ON MOTION FOR REHEARING.
GRAVES, Presiding Judge.In the motion for rehearing filed herein appellant complains of the facts presented before the jury and claims same to be insufficient in many respects. We think the facts presented are of sufficient cogency to show that appellant was driving in a negligent manner the car which struck the injured party on the night in question. This matter has been properly decided by the jury and we have no desire to overrule their findings thereon.
Appellant also lays much stress on the fact that the complaint and information herein charges appellant with the offense of driving an automobile and “wilfully and with negligence” colliding with and causing injuries less than death to the person of the alleged injured party.

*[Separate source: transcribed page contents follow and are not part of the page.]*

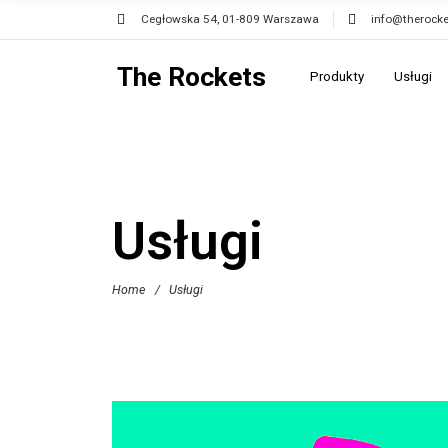
Cegłowska 54, 01-809 Warszawa
info@therocke
The Rockets
Produkty
Usługi
Usługi
Home
/
Usługi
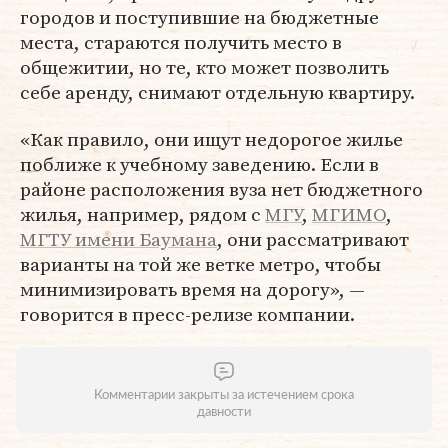
городов и поступившие на бюджетные
места, стараются получить место в
общежитии, но те, кто может позволить
себе аренду, снимают отдельную квартиру.
«Как правило, они ищут недорогое жилье
поближе к учебному заведению. Если в
районе расположения вуза нет бюджетного
жилья, например, рядом с
МГУ
,
МГИМО
,
МГТУ имени Баумана
, они рассматривают
варианты на той же ветке метро, чтобы
минимизировать время на дорогу», —
говорится в пресс-релизе компании.
Комментарии закрыты за истечением срока
давности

The statute uses the expression “wilfully or with negligence,” but it has long been the holding of this court that the better pleading would be to use the conjunctive “and” rather than the disjunctive “or,” as found in Article 1149 of the Penal Code, and that the finding of either wilfully or with negligence would be sufficient to uphold a verdict thereunder. We have so held in many cases, and in the recent case of Mackey v. State, 158 Tex. Cr. Rep. 276„ 255 S.W. (2d) 198, it is said:
“ ‘We have heretofore held that an information and complaint in this exact language was correct in the case of Young v. State, 120 Tex. Cr. R. 39, 47 S.W. 2d 320. See also Huff v. State, 123 Tex. Cr. R. 238, 58 S.W. 2d 113, and cases there cited.’
“It will be noted from the above quotation that for many years it has been our holding that both negligence and wilfulness may be charged in the same count of the information and that proof of either one of which would be sufficient to uphold a conviction.”
We see no merit in the appellant’s motion for rehearing, and the same is therefore overruled.